**What to work on**
Copy the data below word for word, starting with the line that contains "pose: elev=95.8 azim=132.9" and going on through the line that contains "Dot at: (334, 308)". Copy nothing else.
==== Extracted information ====
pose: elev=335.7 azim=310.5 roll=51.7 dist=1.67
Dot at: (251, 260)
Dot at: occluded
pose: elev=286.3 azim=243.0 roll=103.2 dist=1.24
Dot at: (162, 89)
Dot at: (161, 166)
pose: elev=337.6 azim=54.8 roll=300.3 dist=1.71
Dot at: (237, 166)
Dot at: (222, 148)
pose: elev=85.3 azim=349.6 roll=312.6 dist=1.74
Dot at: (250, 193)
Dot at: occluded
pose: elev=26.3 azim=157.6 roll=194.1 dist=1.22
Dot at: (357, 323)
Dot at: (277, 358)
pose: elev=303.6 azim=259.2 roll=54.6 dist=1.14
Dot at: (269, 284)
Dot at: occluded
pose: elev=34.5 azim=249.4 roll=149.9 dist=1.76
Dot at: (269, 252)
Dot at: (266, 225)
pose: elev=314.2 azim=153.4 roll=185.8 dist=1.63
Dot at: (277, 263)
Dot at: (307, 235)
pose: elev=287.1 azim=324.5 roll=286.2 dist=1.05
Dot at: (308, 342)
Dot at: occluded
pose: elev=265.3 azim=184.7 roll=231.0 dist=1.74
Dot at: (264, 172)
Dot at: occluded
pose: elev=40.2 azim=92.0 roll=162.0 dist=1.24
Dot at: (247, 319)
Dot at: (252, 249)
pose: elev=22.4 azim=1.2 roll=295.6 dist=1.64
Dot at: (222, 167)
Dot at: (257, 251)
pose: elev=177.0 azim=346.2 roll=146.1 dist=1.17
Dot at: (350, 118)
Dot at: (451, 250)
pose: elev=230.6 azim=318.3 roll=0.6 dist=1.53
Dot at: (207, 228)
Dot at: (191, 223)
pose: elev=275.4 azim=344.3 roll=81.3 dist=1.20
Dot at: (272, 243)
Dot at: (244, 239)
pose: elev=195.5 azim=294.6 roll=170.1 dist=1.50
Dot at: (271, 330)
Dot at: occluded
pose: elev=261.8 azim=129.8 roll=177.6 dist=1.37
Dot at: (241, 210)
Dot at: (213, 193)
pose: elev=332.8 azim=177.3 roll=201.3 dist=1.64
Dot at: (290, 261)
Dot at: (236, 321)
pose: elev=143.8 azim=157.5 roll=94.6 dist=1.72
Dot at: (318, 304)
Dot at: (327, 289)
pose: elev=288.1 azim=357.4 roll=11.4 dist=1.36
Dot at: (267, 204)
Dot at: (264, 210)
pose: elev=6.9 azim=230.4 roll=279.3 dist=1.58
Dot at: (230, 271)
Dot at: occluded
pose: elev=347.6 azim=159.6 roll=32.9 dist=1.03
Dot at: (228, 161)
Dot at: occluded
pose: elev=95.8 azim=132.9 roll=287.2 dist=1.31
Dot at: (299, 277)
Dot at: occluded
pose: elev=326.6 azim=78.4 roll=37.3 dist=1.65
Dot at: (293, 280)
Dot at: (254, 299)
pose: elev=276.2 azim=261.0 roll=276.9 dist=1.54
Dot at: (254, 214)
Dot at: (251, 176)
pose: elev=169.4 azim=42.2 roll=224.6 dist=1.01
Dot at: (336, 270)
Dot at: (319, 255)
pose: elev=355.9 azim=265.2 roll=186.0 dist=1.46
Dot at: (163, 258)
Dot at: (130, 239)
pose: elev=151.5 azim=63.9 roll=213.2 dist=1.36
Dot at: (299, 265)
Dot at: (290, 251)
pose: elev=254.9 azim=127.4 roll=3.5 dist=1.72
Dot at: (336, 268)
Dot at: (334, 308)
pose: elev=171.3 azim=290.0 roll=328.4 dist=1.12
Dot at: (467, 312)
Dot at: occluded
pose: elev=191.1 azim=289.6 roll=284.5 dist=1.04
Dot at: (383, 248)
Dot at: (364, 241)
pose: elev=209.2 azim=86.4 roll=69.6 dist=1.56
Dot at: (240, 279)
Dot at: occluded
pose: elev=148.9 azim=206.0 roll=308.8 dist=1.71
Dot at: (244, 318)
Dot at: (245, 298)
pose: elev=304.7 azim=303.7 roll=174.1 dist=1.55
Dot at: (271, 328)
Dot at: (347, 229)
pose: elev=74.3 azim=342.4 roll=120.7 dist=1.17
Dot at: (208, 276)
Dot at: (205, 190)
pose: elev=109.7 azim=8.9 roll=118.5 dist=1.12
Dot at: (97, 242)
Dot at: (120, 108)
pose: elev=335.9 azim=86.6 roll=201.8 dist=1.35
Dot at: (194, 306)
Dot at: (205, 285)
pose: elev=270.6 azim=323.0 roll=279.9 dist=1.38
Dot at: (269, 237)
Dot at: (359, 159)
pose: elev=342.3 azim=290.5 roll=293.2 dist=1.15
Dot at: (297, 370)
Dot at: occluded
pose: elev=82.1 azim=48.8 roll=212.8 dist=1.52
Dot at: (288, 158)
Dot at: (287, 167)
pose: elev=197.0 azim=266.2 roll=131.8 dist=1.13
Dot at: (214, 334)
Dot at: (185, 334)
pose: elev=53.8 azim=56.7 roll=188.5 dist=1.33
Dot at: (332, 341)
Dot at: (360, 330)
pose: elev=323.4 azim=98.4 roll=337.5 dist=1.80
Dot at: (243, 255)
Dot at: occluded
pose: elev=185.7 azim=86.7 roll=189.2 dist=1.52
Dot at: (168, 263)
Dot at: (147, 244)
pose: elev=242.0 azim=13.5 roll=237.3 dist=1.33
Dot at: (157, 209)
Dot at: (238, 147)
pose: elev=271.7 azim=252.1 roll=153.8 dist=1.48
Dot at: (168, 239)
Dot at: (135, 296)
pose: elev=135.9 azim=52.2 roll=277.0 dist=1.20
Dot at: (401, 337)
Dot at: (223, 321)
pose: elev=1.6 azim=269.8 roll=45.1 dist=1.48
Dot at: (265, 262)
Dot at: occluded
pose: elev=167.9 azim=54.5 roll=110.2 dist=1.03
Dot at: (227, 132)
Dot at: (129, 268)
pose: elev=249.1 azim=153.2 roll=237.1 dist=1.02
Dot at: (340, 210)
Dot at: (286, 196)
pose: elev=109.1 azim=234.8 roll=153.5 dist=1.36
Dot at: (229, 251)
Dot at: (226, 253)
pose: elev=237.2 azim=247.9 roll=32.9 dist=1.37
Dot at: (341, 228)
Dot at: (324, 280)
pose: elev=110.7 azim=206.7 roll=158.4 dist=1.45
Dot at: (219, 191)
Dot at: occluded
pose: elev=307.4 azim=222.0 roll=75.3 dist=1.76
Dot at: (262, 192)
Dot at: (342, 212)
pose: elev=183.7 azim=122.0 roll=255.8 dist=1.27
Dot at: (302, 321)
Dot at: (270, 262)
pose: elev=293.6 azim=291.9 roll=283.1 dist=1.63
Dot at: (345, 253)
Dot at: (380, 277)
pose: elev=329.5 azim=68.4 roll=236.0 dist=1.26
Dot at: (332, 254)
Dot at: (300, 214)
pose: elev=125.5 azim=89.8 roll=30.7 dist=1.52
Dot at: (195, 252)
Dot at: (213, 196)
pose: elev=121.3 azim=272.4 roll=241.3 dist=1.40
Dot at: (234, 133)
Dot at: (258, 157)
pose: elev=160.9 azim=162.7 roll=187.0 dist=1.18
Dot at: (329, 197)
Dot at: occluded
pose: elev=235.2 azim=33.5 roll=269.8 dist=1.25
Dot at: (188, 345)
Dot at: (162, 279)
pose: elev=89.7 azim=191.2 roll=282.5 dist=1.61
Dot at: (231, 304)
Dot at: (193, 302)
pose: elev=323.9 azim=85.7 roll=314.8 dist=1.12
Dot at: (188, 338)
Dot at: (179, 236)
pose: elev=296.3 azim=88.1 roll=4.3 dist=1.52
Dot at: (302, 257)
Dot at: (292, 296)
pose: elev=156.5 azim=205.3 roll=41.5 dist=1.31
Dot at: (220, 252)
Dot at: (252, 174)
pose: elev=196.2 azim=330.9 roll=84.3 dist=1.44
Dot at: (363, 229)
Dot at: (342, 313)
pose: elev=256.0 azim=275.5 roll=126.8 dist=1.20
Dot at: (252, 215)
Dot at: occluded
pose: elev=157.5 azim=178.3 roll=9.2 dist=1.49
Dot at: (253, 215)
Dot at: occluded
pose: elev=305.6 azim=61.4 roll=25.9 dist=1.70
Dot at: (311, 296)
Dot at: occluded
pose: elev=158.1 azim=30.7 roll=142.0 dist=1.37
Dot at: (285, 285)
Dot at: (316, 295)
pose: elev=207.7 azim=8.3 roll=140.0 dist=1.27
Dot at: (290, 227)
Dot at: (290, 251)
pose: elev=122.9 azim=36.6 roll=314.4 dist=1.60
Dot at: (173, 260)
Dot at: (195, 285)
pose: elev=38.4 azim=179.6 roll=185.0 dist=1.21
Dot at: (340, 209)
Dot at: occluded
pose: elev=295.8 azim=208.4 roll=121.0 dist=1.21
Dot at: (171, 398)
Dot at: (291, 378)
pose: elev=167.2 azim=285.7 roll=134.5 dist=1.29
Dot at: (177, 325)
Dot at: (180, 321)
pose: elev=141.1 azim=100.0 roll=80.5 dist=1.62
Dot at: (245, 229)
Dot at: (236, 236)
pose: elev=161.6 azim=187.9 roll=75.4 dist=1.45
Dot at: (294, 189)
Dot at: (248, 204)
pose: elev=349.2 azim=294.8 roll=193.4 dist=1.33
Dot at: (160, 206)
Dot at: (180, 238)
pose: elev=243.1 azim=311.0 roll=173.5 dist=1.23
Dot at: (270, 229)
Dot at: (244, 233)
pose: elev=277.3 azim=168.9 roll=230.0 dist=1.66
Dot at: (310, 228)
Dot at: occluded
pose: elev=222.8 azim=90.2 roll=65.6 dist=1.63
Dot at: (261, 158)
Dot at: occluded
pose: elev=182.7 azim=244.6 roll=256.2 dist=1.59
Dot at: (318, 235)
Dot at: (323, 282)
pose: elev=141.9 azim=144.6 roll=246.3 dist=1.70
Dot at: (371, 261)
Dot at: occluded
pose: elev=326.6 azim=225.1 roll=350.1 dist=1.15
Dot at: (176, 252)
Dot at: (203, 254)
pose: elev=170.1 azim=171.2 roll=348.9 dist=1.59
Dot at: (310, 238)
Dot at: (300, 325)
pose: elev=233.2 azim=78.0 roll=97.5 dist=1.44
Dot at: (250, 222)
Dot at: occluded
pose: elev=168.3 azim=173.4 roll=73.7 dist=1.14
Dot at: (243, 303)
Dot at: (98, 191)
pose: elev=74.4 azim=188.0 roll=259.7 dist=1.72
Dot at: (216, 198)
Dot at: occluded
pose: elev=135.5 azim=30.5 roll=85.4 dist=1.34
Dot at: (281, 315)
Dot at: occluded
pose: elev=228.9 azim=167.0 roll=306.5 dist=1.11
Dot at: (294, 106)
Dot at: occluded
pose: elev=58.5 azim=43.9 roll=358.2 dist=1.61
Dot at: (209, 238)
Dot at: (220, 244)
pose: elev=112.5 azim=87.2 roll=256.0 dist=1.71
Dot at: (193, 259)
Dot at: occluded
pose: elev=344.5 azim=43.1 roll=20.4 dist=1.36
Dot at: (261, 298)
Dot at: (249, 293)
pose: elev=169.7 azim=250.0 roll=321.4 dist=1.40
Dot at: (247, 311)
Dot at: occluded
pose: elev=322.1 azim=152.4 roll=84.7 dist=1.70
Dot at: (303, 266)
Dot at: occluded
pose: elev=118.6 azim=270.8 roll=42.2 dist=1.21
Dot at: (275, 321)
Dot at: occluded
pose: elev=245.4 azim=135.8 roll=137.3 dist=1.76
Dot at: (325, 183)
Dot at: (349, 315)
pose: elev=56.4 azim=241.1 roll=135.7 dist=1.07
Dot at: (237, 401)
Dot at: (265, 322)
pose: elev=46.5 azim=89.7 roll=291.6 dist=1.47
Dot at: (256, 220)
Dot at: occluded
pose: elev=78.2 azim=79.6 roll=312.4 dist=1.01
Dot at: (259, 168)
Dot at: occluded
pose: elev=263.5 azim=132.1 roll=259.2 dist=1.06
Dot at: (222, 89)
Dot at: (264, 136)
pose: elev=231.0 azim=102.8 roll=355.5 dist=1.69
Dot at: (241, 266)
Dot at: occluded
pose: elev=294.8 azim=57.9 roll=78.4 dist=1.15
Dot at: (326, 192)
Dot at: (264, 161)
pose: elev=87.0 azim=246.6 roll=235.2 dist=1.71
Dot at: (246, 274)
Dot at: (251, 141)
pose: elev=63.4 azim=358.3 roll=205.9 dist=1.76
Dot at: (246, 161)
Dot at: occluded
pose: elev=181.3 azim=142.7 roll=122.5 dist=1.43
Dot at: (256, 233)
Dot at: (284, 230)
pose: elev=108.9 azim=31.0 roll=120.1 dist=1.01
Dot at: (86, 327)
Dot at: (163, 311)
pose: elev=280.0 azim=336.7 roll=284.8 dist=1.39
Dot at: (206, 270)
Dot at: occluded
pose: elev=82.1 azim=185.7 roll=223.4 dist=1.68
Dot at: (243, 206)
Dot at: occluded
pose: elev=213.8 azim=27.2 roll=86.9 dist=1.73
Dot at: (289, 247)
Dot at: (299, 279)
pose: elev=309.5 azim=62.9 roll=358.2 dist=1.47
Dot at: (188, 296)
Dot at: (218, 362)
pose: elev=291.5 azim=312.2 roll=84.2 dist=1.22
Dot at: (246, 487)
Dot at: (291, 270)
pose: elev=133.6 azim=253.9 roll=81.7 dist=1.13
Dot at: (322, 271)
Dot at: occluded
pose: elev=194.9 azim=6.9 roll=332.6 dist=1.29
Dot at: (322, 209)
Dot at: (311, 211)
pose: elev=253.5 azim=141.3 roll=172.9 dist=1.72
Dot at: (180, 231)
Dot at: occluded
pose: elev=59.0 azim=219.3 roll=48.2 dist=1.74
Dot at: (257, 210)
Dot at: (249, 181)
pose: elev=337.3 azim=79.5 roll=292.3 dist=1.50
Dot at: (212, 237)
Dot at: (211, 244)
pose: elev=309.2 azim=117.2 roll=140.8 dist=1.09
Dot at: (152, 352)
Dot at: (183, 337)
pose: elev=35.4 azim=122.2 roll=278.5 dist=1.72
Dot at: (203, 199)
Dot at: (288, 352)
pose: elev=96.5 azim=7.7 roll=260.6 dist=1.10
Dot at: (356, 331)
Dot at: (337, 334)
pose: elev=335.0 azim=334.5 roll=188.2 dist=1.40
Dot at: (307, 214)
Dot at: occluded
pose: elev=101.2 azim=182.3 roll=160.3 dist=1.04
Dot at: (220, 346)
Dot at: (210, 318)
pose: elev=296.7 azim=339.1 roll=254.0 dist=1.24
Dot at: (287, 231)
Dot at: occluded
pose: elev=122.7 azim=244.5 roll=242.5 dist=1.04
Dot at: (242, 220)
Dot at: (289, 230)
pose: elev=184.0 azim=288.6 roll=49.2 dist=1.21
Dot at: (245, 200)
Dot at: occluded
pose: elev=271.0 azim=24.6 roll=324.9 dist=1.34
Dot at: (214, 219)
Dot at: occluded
====
**Task answer**
pose: elev=95.8 azim=132.9 roll=287.2 dist=1.31
Dot at: (299, 277)
Dot at: occluded
pose: elev=326.6 azim=78.4 roll=37.3 dist=1.65
Dot at: (293, 280)
Dot at: (254, 299)
pose: elev=276.2 azim=261.0 roll=276.9 dist=1.54
Dot at: (254, 214)
Dot at: (251, 176)
pose: elev=169.4 azim=42.2 roll=224.6 dist=1.01
Dot at: (336, 270)
Dot at: (319, 255)
pose: elev=355.9 azim=265.2 roll=186.0 dist=1.46
Dot at: (163, 258)
Dot at: (130, 239)
pose: elev=151.5 azim=63.9 roll=213.2 dist=1.36
Dot at: (299, 265)
Dot at: (290, 251)
pose: elev=254.9 azim=127.4 roll=3.5 dist=1.72
Dot at: (336, 268)
Dot at: (334, 308)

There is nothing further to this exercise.